AVAILABLE DATA:
══════════════════════════════

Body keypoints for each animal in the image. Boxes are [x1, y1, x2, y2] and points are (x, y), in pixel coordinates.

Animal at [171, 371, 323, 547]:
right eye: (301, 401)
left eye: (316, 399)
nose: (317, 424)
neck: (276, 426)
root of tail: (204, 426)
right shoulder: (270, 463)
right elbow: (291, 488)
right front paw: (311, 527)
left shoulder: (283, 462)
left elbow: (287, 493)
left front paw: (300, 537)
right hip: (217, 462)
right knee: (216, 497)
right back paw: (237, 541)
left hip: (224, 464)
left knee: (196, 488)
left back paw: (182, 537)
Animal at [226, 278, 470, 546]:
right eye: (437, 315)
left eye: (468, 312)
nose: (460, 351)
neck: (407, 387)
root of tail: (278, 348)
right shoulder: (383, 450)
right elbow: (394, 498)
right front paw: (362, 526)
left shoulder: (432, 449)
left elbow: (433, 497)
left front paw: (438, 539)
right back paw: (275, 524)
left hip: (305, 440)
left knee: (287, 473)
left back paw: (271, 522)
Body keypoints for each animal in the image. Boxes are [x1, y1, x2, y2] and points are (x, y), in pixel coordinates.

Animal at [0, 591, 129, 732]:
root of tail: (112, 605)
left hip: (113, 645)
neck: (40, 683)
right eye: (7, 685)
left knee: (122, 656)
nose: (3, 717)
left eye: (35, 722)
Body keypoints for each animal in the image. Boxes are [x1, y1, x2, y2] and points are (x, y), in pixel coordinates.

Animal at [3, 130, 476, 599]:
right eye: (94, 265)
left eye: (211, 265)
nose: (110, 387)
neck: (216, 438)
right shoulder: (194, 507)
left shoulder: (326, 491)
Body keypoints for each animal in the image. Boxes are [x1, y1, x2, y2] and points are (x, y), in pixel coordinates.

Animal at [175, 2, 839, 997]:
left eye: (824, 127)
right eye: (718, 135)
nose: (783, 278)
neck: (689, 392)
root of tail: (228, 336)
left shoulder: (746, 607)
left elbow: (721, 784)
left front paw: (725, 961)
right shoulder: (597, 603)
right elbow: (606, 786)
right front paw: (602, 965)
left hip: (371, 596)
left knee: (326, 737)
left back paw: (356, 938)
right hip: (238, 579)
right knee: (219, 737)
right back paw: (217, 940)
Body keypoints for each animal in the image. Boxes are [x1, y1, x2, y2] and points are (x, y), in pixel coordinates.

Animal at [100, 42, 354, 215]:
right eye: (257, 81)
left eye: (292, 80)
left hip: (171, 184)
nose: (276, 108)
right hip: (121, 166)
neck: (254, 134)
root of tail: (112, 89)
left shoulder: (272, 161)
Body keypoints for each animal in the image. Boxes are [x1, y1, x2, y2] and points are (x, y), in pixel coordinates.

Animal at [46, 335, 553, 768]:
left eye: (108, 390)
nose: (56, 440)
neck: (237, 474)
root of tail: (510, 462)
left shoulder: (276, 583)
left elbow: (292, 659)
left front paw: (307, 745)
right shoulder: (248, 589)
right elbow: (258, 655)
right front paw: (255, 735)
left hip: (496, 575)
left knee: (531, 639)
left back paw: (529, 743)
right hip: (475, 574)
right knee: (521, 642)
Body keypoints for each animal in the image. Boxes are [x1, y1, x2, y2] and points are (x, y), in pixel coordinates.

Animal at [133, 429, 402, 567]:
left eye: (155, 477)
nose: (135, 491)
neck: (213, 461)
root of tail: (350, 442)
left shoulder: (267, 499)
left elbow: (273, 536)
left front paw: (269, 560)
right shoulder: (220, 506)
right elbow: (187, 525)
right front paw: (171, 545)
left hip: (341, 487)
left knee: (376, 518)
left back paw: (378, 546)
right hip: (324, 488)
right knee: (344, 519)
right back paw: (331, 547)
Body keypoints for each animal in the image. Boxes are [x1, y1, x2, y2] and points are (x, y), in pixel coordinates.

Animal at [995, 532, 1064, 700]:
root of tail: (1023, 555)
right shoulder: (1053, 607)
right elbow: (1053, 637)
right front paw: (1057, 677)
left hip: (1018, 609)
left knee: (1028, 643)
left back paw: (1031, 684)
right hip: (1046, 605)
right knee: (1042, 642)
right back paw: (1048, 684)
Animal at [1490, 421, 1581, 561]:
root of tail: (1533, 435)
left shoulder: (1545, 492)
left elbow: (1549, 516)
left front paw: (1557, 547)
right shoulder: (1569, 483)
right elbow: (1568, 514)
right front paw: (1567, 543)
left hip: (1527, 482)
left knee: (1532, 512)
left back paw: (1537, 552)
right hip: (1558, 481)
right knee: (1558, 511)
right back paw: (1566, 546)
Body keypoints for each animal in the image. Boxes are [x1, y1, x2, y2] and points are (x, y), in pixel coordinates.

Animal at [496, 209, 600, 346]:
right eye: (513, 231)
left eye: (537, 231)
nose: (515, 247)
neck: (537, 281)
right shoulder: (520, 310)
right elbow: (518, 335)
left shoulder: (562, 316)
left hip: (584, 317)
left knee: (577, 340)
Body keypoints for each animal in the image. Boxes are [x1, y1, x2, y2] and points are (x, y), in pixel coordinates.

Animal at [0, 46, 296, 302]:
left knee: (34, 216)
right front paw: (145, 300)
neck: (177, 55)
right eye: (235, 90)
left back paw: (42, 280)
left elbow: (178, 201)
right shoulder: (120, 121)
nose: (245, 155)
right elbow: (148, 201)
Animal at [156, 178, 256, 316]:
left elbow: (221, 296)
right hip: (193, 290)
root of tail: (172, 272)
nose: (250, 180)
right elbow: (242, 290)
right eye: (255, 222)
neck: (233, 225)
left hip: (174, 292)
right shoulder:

══════════════════════════════

EXERCISE: Copy out all of the material, word for word.

TASK ANSWER:
Body keypoints for each animal in the image. Boxes are [x1, y1, x2, y2] and points are (x, y), in pixel coordinates.

Animal at [171, 371, 323, 547]:
right eye: (301, 401)
left eye: (316, 399)
nose: (317, 424)
neck: (276, 426)
root of tail: (204, 426)
right shoulder: (270, 463)
right elbow: (291, 488)
right front paw: (311, 527)
left shoulder: (283, 462)
left elbow: (287, 493)
left front paw: (300, 537)
right hip: (217, 462)
right knee: (216, 497)
right back paw: (237, 541)
left hip: (224, 464)
left knee: (196, 488)
left back paw: (182, 537)
Animal at [226, 278, 470, 546]:
right eye: (437, 315)
left eye: (468, 312)
nose: (460, 351)
neck: (407, 387)
root of tail: (278, 348)
right shoulder: (383, 450)
right elbow: (394, 498)
right front paw: (362, 526)
left shoulder: (432, 449)
left elbow: (433, 497)
left front paw: (438, 539)
right back paw: (275, 524)
left hip: (305, 440)
left knee: (287, 473)
left back paw: (271, 522)
Body keypoints for each animal in the image. Boxes are [x1, y1, x2, y2] and points are (x, y), in pixel coordinates.

Animal at [0, 591, 129, 732]:
root of tail: (112, 605)
left hip: (113, 645)
neck: (40, 683)
right eye: (7, 685)
left knee: (122, 656)
nose: (3, 717)
left eye: (35, 722)
Body keypoints for each animal in the image. Boxes are [x1, y1, x2, y2] and points are (x, y), in pixel coordinates.

Animal at [3, 130, 476, 599]:
right eye: (94, 265)
left eye: (211, 265)
nose: (110, 387)
neck: (216, 438)
right shoulder: (194, 507)
left shoulder: (326, 491)
Body keypoints for each animal in the image. Boxes are [x1, y1, x2, y2] and points are (x, y), in pixel coordinates.

Animal at [175, 2, 839, 997]:
left eye: (824, 127)
right eye: (718, 135)
nose: (783, 278)
neck: (689, 392)
root of tail: (228, 336)
left shoulder: (746, 607)
left elbow: (721, 784)
left front paw: (725, 961)
right shoulder: (597, 603)
right elbow: (606, 786)
right front paw: (602, 965)
left hip: (371, 596)
left knee: (326, 737)
left back paw: (356, 938)
right hip: (238, 579)
right knee: (219, 737)
right back paw: (217, 940)
Body keypoints for each animal in the image. Boxes are [x1, y1, x2, y2] and points are (x, y), in pixel coordinates.

Animal at [100, 42, 354, 215]:
right eye: (257, 81)
left eye: (292, 80)
left hip: (171, 184)
nose: (276, 108)
right hip: (121, 166)
neck: (254, 134)
root of tail: (112, 89)
left shoulder: (272, 161)
Body keypoints for each animal in the image. Boxes are [x1, y1, x2, y2] and points are (x, y), in pixel coordinates.

Animal at [46, 335, 553, 768]:
left eye: (108, 390)
nose: (56, 440)
neck: (237, 474)
root of tail: (510, 462)
left shoulder: (276, 583)
left elbow: (292, 659)
left front paw: (307, 745)
right shoulder: (248, 589)
right elbow: (258, 655)
right front paw: (255, 735)
left hip: (496, 575)
left knee: (531, 639)
left back paw: (529, 743)
right hip: (475, 574)
right knee: (521, 642)
Body keypoints for each animal in the image. Boxes are [x1, y1, x2, y2] and points are (x, y), in pixel coordinates.

Animal at [133, 429, 402, 567]:
left eye: (155, 477)
nose: (135, 491)
neck: (213, 461)
root of tail: (350, 442)
left shoulder: (267, 499)
left elbow: (273, 536)
left front paw: (269, 560)
right shoulder: (220, 506)
right elbow: (187, 525)
right front paw: (171, 545)
left hip: (341, 487)
left knee: (376, 518)
left back paw: (378, 546)
right hip: (324, 488)
right knee: (344, 519)
right back paw: (331, 547)
Body keypoints for each animal in the image. Boxes are [x1, y1, x2, y2] and points are (x, y), in pixel coordinates.

Animal at [995, 532, 1064, 700]:
root of tail: (1023, 555)
right shoulder: (1053, 607)
right elbow: (1053, 637)
right front paw: (1057, 677)
left hip: (1018, 609)
left knee: (1028, 643)
left back paw: (1031, 684)
right hip: (1046, 605)
right knee: (1042, 642)
right back paw: (1048, 684)
Animal at [1490, 421, 1581, 561]:
root of tail: (1533, 435)
left shoulder: (1545, 492)
left elbow: (1549, 516)
left front paw: (1557, 547)
right shoulder: (1569, 483)
right elbow: (1568, 514)
right front paw: (1567, 543)
left hip: (1527, 482)
left knee: (1532, 512)
left back paw: (1537, 552)
right hip: (1558, 481)
right knee: (1558, 511)
right back paw: (1566, 546)
Body keypoints for each animal in the image. Boxes are [x1, y1, x2, y2] and points are (x, y), in pixel coordinates.

Animal at [496, 209, 600, 346]:
right eye: (513, 231)
left eye: (537, 231)
nose: (515, 247)
neck: (537, 281)
right shoulder: (520, 310)
right elbow: (518, 335)
left shoulder: (562, 316)
left hip: (584, 317)
left knee: (577, 340)
Body keypoints for each animal in the image. Boxes are [x1, y1, x2, y2] and points are (x, y), in pixel coordinates.

Animal at [0, 46, 296, 302]:
left knee: (34, 216)
right front paw: (145, 300)
neck: (177, 55)
right eye: (235, 90)
left back paw: (42, 280)
left elbow: (178, 201)
right shoulder: (120, 121)
nose: (245, 155)
right elbow: (148, 201)
Animal at [156, 178, 256, 316]:
left elbow: (221, 296)
right hip: (193, 290)
root of tail: (172, 272)
nose: (250, 180)
right elbow: (242, 290)
right eye: (255, 222)
neck: (233, 225)
left hip: (174, 292)
right shoulder:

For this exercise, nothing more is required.